Coraz więcej Polaków deklaruje, że płaciłoby składki na dodatkowe dobrowolne ubezpieczenia zdrowotne, gdyby takie wprowadzono.

Z sondażu „Rz” wynika, iż zdecydowana jest już prawie połowa dorosłych Polaków. Jeszcze kilka miesięcy temu – latem – „tak” dla dobrowolnych ubezpieczeń mówiło tylko 15 proc. pytanych w „Diagnozie społecznej 2007”.Zdaniem ekonomistów i socjologów na zmianę nastawienia Polaków wpływają dwa czynniki. Po pierwsze, sami coraz więcej płacą za prywatne leczenie. Z „Diagnozy 2007” wynika, że w ciągu kwartału, o jaki pytano respondentów, rodzina wydała na leki ponad 320 zł, a na leczenie ok. 370 zł.

Dodatkowo zaś niepokoje i strajki w ochronie zdrowia jeszcze bardziej nadwerężają zaufanie Polaków do istniejącego systemu. Marek Balicki (LiD), były minister zdrowia, przestrzega jednak, by nie traktować ubezpieczeń dobrowolnych jako pustego hasła. – Ludzie potencjalnie się zgadzają je płacić, choć nie wiedzą, co za nie dostaną. – przestrzega.

W pewnym sensie potwierdza tę opinię socjolog prof. Janusz Czapiński: – Ludziom się wydaje, że ubezpieczenie zadziała podobnie jak składka, którą teraz płacą: jedna za siebie i za swoje dzieci. Przy ubezpieczeniach tak nie będzie. Jeśli ktoś będzie chciał ubezpieczyć trzy osoby, to będzie musiał zapłacić trzy składki. Koszty dla rodziny będą więc znacznie wyższe.

Podobnie wskazują nasze badania. Dodatkową składkę chce wykupić 52 proc. rodzin z trójką i więcej dzieci.

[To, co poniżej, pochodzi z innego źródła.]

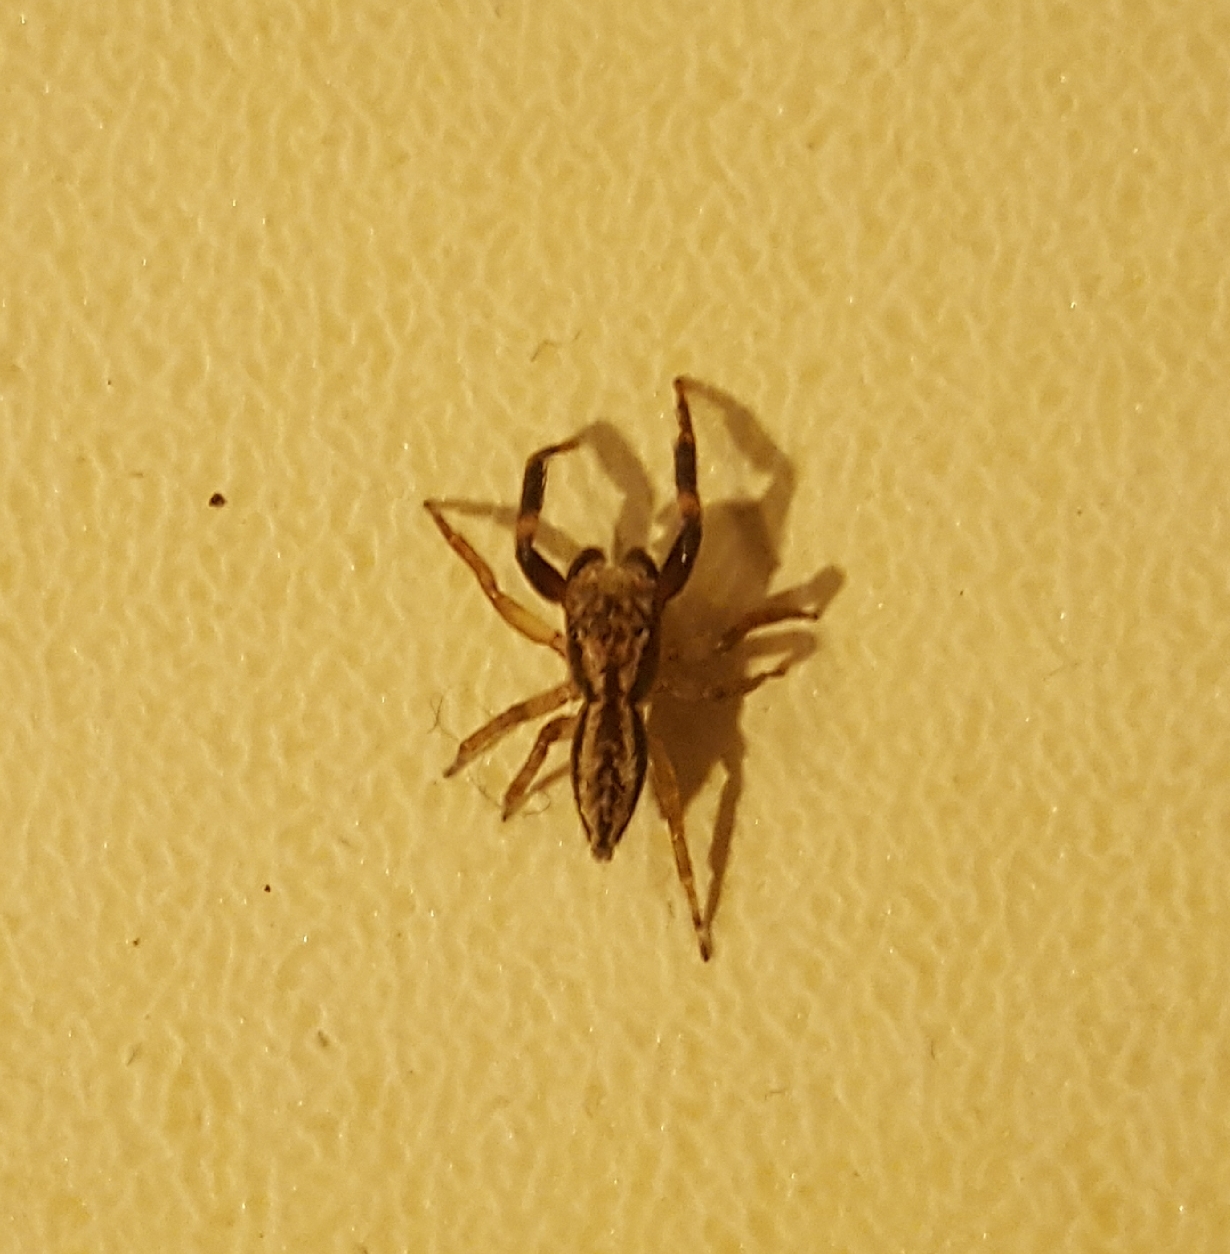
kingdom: Animalia
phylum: Arthropoda
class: Arachnida
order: Araneae
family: Salticidae
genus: Trite
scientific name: Trite auricoma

Z sondażu wynika też prawidłowość: im bardziej liczna rodzina, tym chętniej zdecyduje się na dodatkowe ubezpieczenie. – W takich domach prawdopodobieństwo zachorowania czy potrzeby opieki medycznej jest po prostu większe – dodaje prof. Czapiński.

Ministerstwo Zdrowia przygotowało własny projekt ustawy o dobrowolnych i dodatkowych ubezpieczeniach zdrowotnych. Nie ma w nim jednak szacunków, ile ma wynosić składka i jakie świadczenia za nią dostaniemy. Ewa Gwiazdowicz, rzecznik minister Ewy Kopacz, tłumaczy, że do uszczegółowienia informacji potrzebne są najpierw dane o tym, za jakie usługi medyczne będziemy płacić w ramach obowiązkowego i powszechnego systemu. – Dopiero później możliwe będzie przeprowadzenie wyliczeń – argumentuje.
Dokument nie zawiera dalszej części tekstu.